James, who already has two gold medals, said that Popovich taking over as coach of the U.S. team will influence his decision on whether to play in the 2020 Tokyo Games.
"It factors a lot," James said Saturday as the Cavaliers prepared to host Popovich's San Antonio Spurs. "I've said that before. He's just a great mastermind of the game of basketball."
James skipped last summer's Olympics in Rio de Janeiro to get rest after leading Cleveland to an NBA championship. But he's still connected with Team USA and Popovich replacing outgoing coach Mike Krzyzewski could be enough to draw James back to the Olympics.
James will be 36 in 2020, but his game is showing no signs of decay and the three-time NBA champ has relished his previous Olympic appearances. He was a key member of the American teams that captured gold in Beijing (2008) and (2012), performances that helped him and the U.S. squad erase some of the disappointment from taking bronze in Athens (2004).
Krzyzewski, the Duke coach who led the U.S. team to three consecutive gold medals, had a hand in naming Popovich as his successor.

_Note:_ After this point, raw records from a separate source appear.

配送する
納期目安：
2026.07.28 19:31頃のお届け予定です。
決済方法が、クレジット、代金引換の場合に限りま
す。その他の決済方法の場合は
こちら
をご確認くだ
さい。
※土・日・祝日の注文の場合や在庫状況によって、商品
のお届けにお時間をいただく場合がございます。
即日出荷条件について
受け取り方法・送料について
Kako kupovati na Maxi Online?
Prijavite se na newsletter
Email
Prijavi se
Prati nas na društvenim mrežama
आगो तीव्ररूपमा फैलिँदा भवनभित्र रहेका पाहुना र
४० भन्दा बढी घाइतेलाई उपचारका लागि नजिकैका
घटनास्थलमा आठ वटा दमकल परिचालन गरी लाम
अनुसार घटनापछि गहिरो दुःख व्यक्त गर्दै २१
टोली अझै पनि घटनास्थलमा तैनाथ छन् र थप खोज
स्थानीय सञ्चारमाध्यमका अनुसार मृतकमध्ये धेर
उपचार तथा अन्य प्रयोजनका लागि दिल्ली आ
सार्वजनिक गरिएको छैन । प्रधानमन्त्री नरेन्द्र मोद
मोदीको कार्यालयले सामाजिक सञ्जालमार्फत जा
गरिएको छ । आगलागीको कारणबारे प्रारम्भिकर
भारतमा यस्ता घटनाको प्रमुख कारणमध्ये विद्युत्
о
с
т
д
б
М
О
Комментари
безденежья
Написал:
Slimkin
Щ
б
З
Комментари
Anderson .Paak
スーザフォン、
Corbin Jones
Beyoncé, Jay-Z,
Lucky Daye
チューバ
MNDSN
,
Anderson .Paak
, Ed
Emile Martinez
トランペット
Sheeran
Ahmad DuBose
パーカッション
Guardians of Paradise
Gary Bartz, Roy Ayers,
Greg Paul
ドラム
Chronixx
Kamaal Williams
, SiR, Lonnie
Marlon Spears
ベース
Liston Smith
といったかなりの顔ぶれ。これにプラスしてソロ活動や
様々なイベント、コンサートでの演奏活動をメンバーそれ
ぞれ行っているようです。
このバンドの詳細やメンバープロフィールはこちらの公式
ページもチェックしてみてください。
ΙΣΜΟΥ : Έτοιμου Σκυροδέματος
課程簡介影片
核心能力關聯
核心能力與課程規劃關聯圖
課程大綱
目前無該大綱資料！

For James, the pick was perfect.
"Team USA is in good hands with him," James told The Associated Press in 2015. "It was in good hands with Coach K. It's almost like 'The Godfather.' We hand it off to Michael Corleone now."
Earlier this week, James said he considers Popovich, who has led the Spurs to five NBA titles, "the greatest coach of all time. I've said that over and over and over. You have to be sharp, mentally and physically, when you go against his ballclub. If you were an NFL player, it's probably the same as going against a (Bill) Belichick team.

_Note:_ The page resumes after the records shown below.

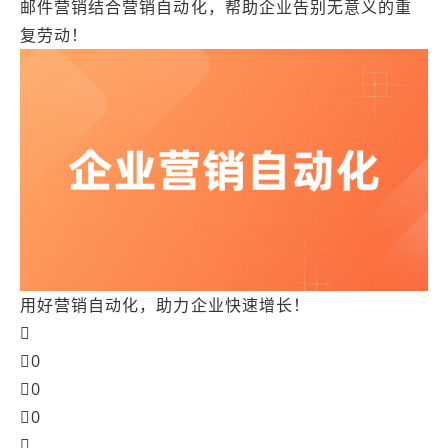
邮件营销结合营销自动化，帮助企业告别无意义的重
复劳动！
用好营销自动化，助力企业快速增长！


0

0

0

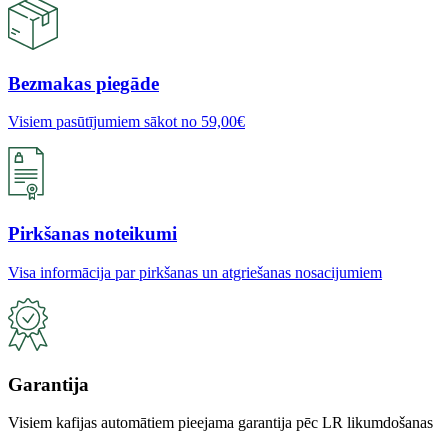
Bezmakas piegāde
Visiem pasūtījumiem sākot no 59,00€
Pirkšanas noteikumi
Visa informācija par pirkšanas un atgriešanas nosacijumiem
Garantija
Visiem kafijas automātiem pieejama garantija pēc LR likumdošanas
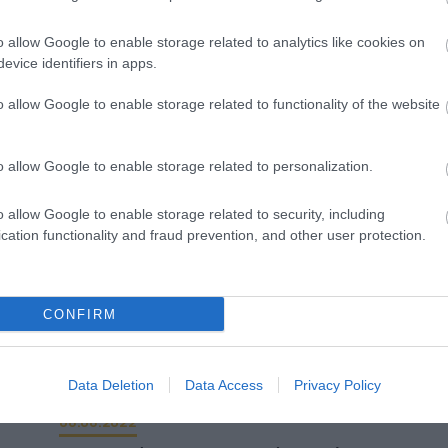
Οι επενδύσεις της εταιρείας στα Βαλκάνια έχουν στό
διεύρυνση της δραστηριότητας της εταιρείας και το
 που
o allow Google to enable storage related to analytics like cookies on
εμπλουτισμό του χαρτοφυλακίου της
ματα
evice identifiers in apps.
o allow Google to enable storage related to functionality of the website
o allow Google to enable storage related to personalization.
o allow Google to enable storage related to security, including
cation functionality and fraud prevention, and other user protection.
CONFIRM
Data Deletion
Data Access
Privacy Policy
08.08.2022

"What they're going to do, they're going to do and you have to try to figure it out."
James has lost twice to teams coached by Popovich in the NBA Finals - in 2007 with Cleveland and in 2014 with Miami. He admires the way the 67-year-old coach has adjusted and adapted over the years.
"A guy that's been able to do what he's done in an era of basketball where it's changed so much and he's been able to have a growth mindset and be able to change with the game," James said. "Obviously Tim Duncan was a huge part of that because Timmy was allowed to change with the game as well, but he's just continued to build around Timmy and Manu (Ginobili) and Tony (Parker) and bring pieces in and out throughout his whole tenure."
On Saturday, the Spurs will play their first game without center Pau Gasol, sidelined indefinitely with a broken left hand.
James said that won't change San Antonio much - because of Popovich.
"It doesn't matter who is in the lineup for the Spurs," James said. "They'll play Spurs basketball and Pop will have them ready. I mean, what's their record, 33-9, I believe? And if you asked me how things would change without Timmy D., they still pushing forward, man. It's just nothing out of the ordinary."